La suite de l’interview de Roland Séférian permet de mieux comprendre pourquoi Jean Jouzel n’évoque que les aérosols dans les techniques de géo-ingénierie :
« Alors il faut bien faire la différence entre ce qu’en France nous appelons de la géo-ingénierie qui est plutôt de l’intervention climatique, qui vise d’une certaine manière à agir sur le réchauffement ou l’énergie solaire rentrant dans le système climatique et ce qu’on appelle l’atténuation ou des techniques visant à retirer le dioxyde de carbone. »

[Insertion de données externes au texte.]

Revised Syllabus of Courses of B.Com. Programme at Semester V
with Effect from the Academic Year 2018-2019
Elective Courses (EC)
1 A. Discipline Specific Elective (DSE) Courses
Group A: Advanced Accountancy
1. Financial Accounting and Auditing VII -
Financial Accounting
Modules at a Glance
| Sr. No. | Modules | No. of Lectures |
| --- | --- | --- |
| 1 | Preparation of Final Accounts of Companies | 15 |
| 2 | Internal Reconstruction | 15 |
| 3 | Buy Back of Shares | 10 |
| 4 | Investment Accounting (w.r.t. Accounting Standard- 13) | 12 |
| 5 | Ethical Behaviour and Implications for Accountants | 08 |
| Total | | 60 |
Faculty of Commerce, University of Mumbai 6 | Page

Le GIEC et les climatologues français ont donc décidé qu’ici en France, la capture du CO2 n’était pas de la géo-ingénierie. Pourtant, le magazine Environnement de la prestigieuse Université de Yale classe toutes les techniques d’intervention corrective sur le climat comme de la géo-ingénierie. Même chose pour la définition de Wikipédia classant l’ingénierie du climat en deux grandes catégories : gestion du rayonnement solaire et capture du carbone.
Pour finir sur l’absurdité de cet effort de guerre contre le changement climatique, un enseignant-chercheur administrateur de l’association Sciences Citoyennes précise que les modèles du GIEC reposent également sur une croissance continue jusqu’en 2100.

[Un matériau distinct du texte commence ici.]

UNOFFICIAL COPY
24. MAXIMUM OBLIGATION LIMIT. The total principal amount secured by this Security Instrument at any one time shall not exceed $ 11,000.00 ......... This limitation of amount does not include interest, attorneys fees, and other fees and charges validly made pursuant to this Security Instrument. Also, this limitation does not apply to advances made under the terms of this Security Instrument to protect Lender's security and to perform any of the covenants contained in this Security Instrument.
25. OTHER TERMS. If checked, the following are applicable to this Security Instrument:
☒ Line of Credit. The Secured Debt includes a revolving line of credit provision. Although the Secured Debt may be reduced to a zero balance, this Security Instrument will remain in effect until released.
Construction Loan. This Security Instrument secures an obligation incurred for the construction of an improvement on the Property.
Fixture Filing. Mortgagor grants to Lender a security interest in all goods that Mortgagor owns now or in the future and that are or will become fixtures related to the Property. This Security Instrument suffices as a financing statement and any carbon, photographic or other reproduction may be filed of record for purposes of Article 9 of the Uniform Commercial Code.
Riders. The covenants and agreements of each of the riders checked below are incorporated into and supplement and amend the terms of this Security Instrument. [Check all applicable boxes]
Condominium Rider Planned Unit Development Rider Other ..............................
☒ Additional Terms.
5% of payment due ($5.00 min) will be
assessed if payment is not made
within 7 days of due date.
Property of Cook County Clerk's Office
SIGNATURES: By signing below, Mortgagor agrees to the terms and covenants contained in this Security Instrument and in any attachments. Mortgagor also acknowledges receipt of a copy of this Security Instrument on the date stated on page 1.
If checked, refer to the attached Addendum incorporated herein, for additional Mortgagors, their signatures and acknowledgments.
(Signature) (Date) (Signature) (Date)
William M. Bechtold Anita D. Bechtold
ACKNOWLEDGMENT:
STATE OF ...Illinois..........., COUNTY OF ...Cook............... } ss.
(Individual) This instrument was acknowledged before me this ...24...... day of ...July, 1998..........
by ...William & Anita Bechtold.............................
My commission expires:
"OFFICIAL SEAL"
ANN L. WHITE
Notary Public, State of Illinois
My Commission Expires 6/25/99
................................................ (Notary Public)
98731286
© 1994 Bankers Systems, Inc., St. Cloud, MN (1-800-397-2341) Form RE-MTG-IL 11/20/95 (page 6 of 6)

Nicolas Hulot : « Il faut un plan Marshall »
Dans une interview sur RMC et BFM TV, deux médias de masse brillant par leur médiocrité, Nicolas Hulot déclarait :
« Il faut un plan Marshall, via des mesures fiscales, un basculement des régulations, des normes, tout un dispositif pour faire des économies, créer des emplois et répondre au défi énergétique. »
Il poursuit :
« la meilleure manière de répondre à ces défis ce n’est pas de baisser le prix des carburants. Il faut donner la possibilité à tout un chacun de baisser leur consommation. Il faut rénover le bâtiment ancien, il faut des véhicules qui consomment un ou deux litres aux 100, avoir de l’électroménager qui consomme moins. C’est tout un dispositif. Il faut basculer toute la fiscalité, qui est un outil de régulation qui porte sur le travail, sur la fiscalité écologique »
Nicolas Hulot fait référence au Plan Marshall états-unien qui, après la Seconde Guerre Mondiale, a participé à relancer la croissance de l’économie européenne. Ce plan de relance – ou de croissance – a entre autres permis d’importer des Etats-Unis l’agriculture industrielle shootée au pétrole, avec utilisation massive d’intrants chimiques et de machines.
Utiliser le terme « Plan Marshall » pour décrire le sauvetage de la planète est une belle connerie. Un tel plan consiste à faire un lobbying intensif pour des modifications dans la réglementation freinant le déploiement des nouvelles industries (énergies renouvelables, captage du CO2, etc), à réaliser des investissements institutionnels et privés massifs et, surtout, à cramer beaucoup de pétrole.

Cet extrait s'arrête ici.